In cases of adrenal problems, lifestyle can be just as important as diet. In fact, it can sometimes be more important.

These steps are typically recommended:

  1. Getting enough sleep each night and being in bed by 10pm each night – Staying up past 10:30 PM will typically cause the adrenals to give you a “second wind” and make it more difficult to sleep. You should aim for at least 8-10 hours of sleep and nap when tired if possible.
  2. Address The Stress– Find a way to reduce the factors that are leading to emotional or mental stress.
  3. Counselling– If stress is caused by past emotional trauma, counselling can be helpful.
  4. Hydrate Carefully– You may be mildly dehydrated. It may be helpful to add a pinch of salt to water before drinking it to help replenish the body.
  5. Moderate Your Exercise – This sounds counter-intuitive, but those with adrenal struggles should stick to milder forms of exercise like walking or swimming. High-intensity exercise during the first month or two of recovery should be avoided. If you’ve ever had trouble losing weight, even when exercising regularly, this might be a problem for you. Try resting for a month or two to see if it helps.
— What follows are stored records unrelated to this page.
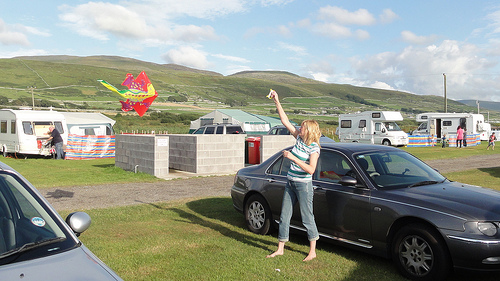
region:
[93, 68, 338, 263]
A WOMAN FLYING A KITE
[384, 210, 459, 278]
A FRONT CARS TIRE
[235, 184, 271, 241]
A REAR CARS TIRE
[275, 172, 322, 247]
A PAIR OF BLUE JEANS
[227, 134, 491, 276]
A BLACK CAR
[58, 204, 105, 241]
A SIDE VIEW MIRROR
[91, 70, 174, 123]
A KITE FLYING IN THE AIR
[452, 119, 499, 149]
TWO PEOPLE IN THE BACKGROUND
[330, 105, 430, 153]
A WHITE CAMPER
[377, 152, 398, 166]
A REAR VIEW MIRROR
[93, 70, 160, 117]
A multicolored flying kite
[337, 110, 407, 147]
A white drivable camper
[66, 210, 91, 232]
Side view mirror of a silver car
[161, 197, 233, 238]
Shadows on the grassy ground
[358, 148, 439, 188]
Windshield of a car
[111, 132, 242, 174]
A partial concrete block wall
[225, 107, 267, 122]
A green roof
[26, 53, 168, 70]
Grassy green mountain top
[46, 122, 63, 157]
Person in a black shirt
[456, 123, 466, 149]
Lady in a pink shirt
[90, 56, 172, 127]
a kite in the air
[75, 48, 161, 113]
a kite flying low in the air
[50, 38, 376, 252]
a woman flying a kite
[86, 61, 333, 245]
a woman holding a kite string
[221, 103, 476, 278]
a woman standing next to car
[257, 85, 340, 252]
a woman with blonde hair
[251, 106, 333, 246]
a woman wearing a striped shirt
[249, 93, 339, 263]
a woman wearing pants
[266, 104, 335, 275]
a woman wearing jeans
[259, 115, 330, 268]
a woman wearing blue jeans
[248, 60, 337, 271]
bare foot blind woman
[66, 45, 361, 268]
bare foot blonde woman flying kite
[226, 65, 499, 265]
black car beside woman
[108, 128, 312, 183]
unpainted block structure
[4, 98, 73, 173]
black shirted man by trailer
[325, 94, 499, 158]
two white motor homes parked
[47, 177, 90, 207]
kites shadow on dirt road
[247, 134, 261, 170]
red recycling bin in block structure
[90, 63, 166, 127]
multi colored airbourne kite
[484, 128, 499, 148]
kid playing around trailer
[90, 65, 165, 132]
The kite is rainbow colored.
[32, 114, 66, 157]
The man is reaching for an item.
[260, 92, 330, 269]
The lady is wearing no shoes.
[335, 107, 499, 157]
RV campers are in the background.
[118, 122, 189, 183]
A gray brick wall has no ceiling.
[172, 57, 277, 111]
A grassy landscape is in the back drop.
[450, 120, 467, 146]
The person is wearing a pink shirt.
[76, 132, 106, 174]
A red and blue stripe fence made from plastic is creating a barrier.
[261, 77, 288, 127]
The kite string is white.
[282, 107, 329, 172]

What Supplements Can Help?

It goes without saying that you should first talk to your doctor or healthcare professional before taking any supplements, especially if you have a health condition or are pregnant but these supplement have been found to have benefits for those suffering with adrenal fatigue.


Vitamin C– As previously mentioned, Vitamin C is important to aid the function of the adrenals. Take up to 5,000 mg of natural vitamin c each day during recovery.

B- Vitamins – B-vitamins especially B5, B6, B12 and folate.

Vitamin D– Also important for adrenal health.

Zinc– The adrenals depend on adequate levels of zinc in the body and many of us are deficient. Try and find foods that contain zinc such as oysters or look for a natural zinc supplement.

Ashwagandha– I know! It’s a herb known to help balance the adrenals but it isn’t recommended during pregnancy or nursing, so check with a doctor first.

Magnesium– Experts estimate that 95% or more of us are magnesium deficient. The body needs extra magnesium at times of stress and especially during adrenal fatigue.


Probiotics– Because of the gut and digestive connection, sufferers also benefit from taking a natural soil-based probiotic.

If you think you might be suffering from a fatigued adrenal system, give these suggestions a try. As I’ve said they’re good daily health practices and, so long as you’re not pregnant or nursing and have checked with your doctor, they can certainly do no harm and may be just the help you need to get back on track.